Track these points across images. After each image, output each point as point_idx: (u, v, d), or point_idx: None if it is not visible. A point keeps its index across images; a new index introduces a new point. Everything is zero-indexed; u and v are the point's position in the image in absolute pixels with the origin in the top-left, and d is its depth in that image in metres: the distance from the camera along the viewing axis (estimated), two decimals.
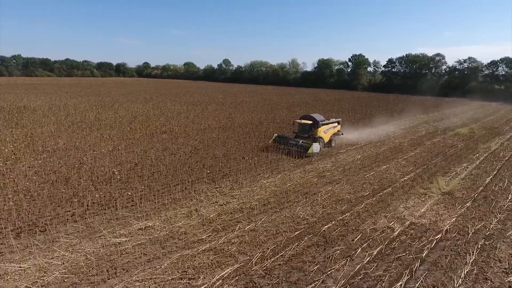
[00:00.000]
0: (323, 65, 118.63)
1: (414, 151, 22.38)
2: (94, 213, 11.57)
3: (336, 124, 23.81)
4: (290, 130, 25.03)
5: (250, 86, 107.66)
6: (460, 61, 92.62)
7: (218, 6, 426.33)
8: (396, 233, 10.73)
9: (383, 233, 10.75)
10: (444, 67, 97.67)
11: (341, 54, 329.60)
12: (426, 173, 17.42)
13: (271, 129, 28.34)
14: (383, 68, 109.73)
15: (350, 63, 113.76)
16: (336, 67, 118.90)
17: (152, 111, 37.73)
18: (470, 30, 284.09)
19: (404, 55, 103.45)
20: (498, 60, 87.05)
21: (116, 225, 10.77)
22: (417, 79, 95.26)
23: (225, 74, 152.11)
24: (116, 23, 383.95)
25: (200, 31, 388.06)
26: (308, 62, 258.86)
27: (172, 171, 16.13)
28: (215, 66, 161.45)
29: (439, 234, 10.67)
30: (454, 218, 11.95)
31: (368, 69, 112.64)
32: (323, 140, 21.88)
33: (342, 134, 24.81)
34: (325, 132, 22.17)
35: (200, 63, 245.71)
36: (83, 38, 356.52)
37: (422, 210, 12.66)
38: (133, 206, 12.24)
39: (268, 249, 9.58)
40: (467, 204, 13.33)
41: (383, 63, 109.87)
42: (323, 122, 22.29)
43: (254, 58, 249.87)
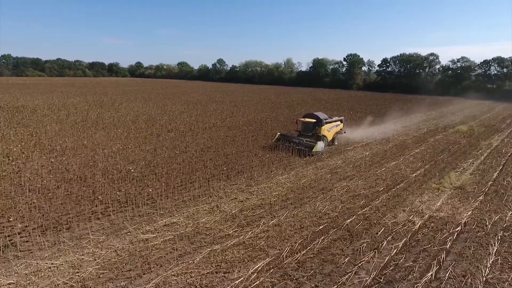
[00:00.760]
0: (318, 64, 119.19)
1: (419, 148, 22.78)
2: (115, 210, 11.52)
3: (339, 122, 23.86)
4: (294, 129, 25.14)
5: (246, 86, 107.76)
6: (453, 60, 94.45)
7: (210, 5, 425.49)
8: (417, 226, 10.95)
9: (405, 226, 10.96)
10: (437, 67, 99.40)
11: (335, 53, 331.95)
12: (435, 168, 17.76)
13: (276, 127, 28.48)
14: (378, 67, 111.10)
15: (345, 63, 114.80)
16: (331, 67, 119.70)
17: (153, 110, 37.54)
18: (463, 29, 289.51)
19: (398, 55, 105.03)
20: (490, 59, 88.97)
21: (140, 221, 10.77)
22: (411, 79, 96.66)
23: (220, 74, 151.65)
24: (105, 23, 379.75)
25: (193, 31, 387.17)
26: (303, 61, 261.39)
27: (187, 169, 16.11)
28: (210, 66, 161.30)
29: (459, 227, 10.94)
30: (470, 211, 12.25)
31: (362, 68, 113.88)
32: (327, 138, 21.73)
33: (345, 132, 24.88)
34: (328, 130, 22.05)
35: (193, 63, 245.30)
36: (73, 38, 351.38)
37: (438, 204, 12.94)
38: (153, 203, 12.23)
39: (296, 243, 9.70)
40: (480, 198, 13.65)
41: (378, 63, 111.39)
42: (327, 121, 22.29)
43: (249, 57, 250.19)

● **ACTIVITY**:
Using the records above, set down exactly the lines from the one with "4: (290, 130, 25.03)" through the one with "15: (350, 63, 113.76)", inclusive, and nothing more.

● **EXERCISE ANSWER**:
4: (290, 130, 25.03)
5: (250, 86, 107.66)
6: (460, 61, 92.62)
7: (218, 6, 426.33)
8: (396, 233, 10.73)
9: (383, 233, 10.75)
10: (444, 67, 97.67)
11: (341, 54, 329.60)
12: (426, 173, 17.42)
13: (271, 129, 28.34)
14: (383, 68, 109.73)
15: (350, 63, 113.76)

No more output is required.